Ein Blick in die «Chronologie rassistischer Vorfälle in der Schweiz» zeigt, dass zwischen 2001 und heute insgesamt 17 rassistische Vorfälle im Berner Oberland vor Gericht gebracht wurden oder in den Medien in Erscheinung getreten sind. Auf der Homepage der «Autonomen Gruppen Berner Oberland» (AGO) können für 2004 17 angebliche Vorfälle mit rechtsextremistischem Hintergrund gezählt werden. 2005 sind noch deren zwei aufgeführt.

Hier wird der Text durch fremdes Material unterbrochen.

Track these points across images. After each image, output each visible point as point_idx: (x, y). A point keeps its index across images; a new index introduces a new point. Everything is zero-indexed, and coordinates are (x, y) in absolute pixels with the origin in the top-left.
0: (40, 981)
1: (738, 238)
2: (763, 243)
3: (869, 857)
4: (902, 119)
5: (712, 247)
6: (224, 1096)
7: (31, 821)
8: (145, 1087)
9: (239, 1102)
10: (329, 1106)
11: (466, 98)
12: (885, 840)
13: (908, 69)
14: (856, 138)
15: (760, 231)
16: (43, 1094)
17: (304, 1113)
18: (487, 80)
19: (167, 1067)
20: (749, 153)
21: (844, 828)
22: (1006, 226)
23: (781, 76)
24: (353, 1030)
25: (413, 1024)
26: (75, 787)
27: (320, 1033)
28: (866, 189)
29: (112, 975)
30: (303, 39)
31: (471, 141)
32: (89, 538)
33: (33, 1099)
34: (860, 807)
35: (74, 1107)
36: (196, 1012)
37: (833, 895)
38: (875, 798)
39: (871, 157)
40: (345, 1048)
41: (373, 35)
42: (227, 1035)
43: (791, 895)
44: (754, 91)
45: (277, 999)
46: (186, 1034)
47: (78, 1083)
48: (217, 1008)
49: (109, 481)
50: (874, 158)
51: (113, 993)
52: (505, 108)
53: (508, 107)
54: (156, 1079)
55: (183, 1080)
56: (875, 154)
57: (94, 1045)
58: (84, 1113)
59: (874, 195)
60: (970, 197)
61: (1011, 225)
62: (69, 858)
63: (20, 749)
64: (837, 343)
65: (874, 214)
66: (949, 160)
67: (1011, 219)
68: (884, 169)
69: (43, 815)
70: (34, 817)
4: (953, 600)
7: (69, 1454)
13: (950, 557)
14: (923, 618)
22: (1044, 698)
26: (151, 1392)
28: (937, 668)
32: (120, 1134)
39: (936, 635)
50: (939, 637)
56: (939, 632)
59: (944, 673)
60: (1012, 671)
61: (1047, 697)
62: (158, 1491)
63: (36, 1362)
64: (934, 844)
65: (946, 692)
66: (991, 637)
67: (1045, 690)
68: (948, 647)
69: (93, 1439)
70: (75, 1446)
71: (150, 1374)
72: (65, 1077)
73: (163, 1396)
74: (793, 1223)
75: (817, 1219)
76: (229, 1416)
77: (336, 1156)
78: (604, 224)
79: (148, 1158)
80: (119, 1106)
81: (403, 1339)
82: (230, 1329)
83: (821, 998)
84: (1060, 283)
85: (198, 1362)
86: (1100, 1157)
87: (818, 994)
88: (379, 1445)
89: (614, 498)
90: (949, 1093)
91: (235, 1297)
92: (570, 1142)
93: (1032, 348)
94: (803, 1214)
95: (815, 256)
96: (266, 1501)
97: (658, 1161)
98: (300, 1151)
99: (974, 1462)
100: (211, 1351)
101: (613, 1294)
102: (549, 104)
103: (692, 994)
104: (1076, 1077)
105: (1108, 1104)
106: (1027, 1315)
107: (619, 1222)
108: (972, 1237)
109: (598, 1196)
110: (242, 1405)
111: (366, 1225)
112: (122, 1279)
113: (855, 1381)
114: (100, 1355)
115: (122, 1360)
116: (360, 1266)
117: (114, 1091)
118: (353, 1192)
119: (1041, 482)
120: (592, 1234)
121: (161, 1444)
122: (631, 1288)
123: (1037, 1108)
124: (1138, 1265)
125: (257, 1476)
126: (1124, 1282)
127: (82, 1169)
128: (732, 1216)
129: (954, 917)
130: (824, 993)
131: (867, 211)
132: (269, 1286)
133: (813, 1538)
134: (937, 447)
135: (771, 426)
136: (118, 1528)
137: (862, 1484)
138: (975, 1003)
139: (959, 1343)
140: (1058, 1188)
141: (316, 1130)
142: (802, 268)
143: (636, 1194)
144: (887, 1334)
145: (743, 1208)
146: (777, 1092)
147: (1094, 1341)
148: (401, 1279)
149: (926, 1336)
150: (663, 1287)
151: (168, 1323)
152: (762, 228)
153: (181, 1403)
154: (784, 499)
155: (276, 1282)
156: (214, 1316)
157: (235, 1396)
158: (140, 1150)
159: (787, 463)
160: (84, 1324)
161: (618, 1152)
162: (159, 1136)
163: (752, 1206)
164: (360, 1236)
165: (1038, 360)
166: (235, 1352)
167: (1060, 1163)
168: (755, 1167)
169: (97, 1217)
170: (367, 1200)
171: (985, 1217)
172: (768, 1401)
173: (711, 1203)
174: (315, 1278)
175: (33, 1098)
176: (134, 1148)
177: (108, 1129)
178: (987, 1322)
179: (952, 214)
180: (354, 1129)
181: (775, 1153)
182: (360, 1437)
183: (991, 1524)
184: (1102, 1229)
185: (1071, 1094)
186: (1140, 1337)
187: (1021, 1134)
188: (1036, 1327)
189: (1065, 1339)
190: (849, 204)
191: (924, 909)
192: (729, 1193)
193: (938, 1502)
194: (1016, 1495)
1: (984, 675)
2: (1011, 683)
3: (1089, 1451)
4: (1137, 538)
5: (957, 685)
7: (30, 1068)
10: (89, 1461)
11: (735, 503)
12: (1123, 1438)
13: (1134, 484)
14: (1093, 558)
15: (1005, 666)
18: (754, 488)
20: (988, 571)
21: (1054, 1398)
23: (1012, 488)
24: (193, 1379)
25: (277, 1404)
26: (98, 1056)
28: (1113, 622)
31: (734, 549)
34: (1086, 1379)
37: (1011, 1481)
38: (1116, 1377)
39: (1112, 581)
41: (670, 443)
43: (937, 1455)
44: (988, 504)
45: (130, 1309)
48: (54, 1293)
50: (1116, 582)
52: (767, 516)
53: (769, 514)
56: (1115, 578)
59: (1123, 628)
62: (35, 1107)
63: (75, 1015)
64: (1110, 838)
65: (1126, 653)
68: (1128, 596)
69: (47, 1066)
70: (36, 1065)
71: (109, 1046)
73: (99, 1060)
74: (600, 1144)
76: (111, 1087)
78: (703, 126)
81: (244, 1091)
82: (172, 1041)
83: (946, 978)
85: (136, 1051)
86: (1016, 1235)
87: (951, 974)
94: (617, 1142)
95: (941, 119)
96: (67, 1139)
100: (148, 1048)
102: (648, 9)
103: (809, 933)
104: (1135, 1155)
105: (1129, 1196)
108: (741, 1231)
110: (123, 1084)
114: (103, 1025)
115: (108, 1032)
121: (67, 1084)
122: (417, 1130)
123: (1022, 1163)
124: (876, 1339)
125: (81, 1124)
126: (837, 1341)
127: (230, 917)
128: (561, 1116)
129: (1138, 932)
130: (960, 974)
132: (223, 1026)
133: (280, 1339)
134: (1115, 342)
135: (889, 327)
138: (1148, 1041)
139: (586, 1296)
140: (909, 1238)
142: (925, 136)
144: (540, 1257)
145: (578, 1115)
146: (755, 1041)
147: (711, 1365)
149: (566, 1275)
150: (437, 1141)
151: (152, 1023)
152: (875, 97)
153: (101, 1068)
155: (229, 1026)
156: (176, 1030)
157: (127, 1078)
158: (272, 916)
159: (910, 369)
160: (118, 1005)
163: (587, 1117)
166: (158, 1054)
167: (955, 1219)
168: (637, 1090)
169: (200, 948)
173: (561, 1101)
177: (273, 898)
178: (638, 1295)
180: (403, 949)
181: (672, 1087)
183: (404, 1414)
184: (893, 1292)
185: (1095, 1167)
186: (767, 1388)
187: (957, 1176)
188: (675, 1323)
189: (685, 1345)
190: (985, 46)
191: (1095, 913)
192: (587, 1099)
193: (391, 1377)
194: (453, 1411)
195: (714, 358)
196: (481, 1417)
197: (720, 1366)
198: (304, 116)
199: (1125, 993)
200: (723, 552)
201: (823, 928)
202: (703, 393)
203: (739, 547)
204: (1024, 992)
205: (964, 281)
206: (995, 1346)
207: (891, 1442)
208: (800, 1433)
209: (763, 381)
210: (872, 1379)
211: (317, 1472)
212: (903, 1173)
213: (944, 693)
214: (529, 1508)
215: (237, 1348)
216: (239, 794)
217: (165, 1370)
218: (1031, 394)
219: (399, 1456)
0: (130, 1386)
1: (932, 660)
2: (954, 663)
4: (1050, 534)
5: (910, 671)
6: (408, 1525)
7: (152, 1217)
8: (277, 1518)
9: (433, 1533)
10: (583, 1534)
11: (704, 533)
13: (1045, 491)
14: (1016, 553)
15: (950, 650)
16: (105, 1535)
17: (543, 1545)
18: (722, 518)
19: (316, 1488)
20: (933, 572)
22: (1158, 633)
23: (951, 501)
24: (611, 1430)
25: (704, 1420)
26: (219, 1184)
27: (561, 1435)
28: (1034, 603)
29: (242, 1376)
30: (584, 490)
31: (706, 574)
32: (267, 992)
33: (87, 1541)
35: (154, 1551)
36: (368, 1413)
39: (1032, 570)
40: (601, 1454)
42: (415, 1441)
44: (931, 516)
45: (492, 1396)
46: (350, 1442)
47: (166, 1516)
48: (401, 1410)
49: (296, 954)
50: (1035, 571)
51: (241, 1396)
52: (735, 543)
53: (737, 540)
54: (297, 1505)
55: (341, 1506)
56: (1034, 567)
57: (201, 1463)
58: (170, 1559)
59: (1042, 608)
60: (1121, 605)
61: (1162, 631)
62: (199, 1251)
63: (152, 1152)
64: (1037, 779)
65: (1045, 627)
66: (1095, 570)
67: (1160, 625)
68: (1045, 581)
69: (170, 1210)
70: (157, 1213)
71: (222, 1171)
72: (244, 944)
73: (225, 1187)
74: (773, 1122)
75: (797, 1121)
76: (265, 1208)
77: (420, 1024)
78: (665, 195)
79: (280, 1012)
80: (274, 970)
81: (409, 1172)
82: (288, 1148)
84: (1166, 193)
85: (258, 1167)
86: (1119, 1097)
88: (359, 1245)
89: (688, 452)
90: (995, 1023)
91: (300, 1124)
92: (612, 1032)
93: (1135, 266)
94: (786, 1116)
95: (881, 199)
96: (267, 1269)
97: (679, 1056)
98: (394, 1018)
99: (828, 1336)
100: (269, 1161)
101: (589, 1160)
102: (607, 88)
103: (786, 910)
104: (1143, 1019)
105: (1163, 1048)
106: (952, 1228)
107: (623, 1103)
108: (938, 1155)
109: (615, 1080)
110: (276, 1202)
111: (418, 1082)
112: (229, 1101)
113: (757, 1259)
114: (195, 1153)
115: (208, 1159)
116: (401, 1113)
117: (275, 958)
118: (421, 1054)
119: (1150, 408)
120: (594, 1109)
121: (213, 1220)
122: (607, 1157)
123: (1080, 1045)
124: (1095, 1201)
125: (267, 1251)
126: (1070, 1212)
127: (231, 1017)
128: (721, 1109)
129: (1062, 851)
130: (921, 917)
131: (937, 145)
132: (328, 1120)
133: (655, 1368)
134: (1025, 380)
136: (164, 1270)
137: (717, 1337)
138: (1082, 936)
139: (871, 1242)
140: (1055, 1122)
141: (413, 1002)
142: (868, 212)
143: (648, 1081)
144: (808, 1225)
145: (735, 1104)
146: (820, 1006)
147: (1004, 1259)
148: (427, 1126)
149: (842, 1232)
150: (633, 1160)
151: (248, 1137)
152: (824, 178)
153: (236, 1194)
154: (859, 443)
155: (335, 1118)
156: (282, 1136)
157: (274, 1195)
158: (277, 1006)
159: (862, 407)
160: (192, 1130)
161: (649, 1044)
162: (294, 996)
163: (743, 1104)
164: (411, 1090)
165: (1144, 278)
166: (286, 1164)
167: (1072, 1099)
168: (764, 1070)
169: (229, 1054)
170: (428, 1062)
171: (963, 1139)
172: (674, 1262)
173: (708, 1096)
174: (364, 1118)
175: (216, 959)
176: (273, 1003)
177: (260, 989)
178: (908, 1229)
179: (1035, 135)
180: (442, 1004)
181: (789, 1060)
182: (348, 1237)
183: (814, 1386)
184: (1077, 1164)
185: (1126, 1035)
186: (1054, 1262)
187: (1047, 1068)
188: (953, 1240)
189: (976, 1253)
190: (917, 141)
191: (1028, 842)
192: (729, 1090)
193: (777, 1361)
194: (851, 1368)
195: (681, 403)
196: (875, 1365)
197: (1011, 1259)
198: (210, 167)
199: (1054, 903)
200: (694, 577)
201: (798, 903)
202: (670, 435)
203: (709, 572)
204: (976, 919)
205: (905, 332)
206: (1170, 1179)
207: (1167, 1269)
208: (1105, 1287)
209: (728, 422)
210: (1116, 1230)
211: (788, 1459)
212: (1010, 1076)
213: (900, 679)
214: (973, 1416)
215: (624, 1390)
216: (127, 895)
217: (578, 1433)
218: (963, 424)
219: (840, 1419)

Kommentar auf dieser Seite

Chronologie rassistischer Vorfälle in der Schweiz: www.gra.ch/chron/chron_index.asp

Kommentar

Marco Zysset


Das reicht nicht!

«Der Gemeinderat kommuniziert bei Bedarf offen und legt seinen Standpunkt gegen jegliche Art von Gewalt klar und deutlich dar», heisst es in der gemeinderätlichen Antwort auf eine Anfrage im Stadtrat. Wann bitte ist der Bedarf gegeben, gegen Gewalt einzustehen – und wann nicht? Thuns Stadtregierung macht es sich beim Kampf gegen Rechtsextremismus offensichtlich zu einfach. Dieser Kampf sei ein Dauerauftrag und «einschlägige Lokale» würden geschlossen, wenn sich eine Szene bilde, schreibt der Gemeinderat zwar. Aber geschlossen wurde bisher noch keines dieser «einschlägigen Lokale». Wann bitte ist ein Lokal nur «einschlägig» und wann hat sich eine Szene gebildet, die eine Schliessung rechtfertigt? Diese Frage beantwortet der Gemeinderat nicht.
Höchst problematisch ist die Aussage, es sei nicht möglich, «eine seriöse Liste» über rechtsextremistische oder rassistische Vorfälle zu führen.Vier Telefonate und Besuche auf zwei Internetseiten reichten aus, um Zahlen zu derartigen Ereignissen im Raum Thun/Berner Oberland zu finden. Es macht den Anschein, als habe der Gemeinderat für die Beantwortung dieser Fragen einfach keine Zahlen finden wollen.
Wenn Thuns Gemeinderat glaubt, mit einer zwei Seiten langen Antwort ohne harte Fakten sei der Kampf gegen Rechtsextremismus gekämpft, liegt er falsch. Das reicht nicht! Mag sein, dass die Zahl der gemel- deten Vorfälle mit rechtsextremistischem Hintergrund nicht erschreckend hoch ist. Es muss jedoch davon ausgegangen werden, dass die Zahl von nicht gemeldeten Vorfällen einiges höher ist.
Viel wirksamer wäre, wenn der Gemeinderat – zusammen mit anderen Politikern aus dieser Stadt aktiv ein Zeichen gegen Rechts setzen würde. Wie wärs mit einer offiziellen, legalen Kundgebung gegen rechts? Wie gewaltbereit einige Neonazis sind, hat die Nacht vom 8. auf den 9. Juli gezeigt, als ein linker Aktivist von einem Rechtsextremen angeschossen wurde. Muss erst ein Schütze sein Opfer tödlich treffen, bis Thun aufwacht?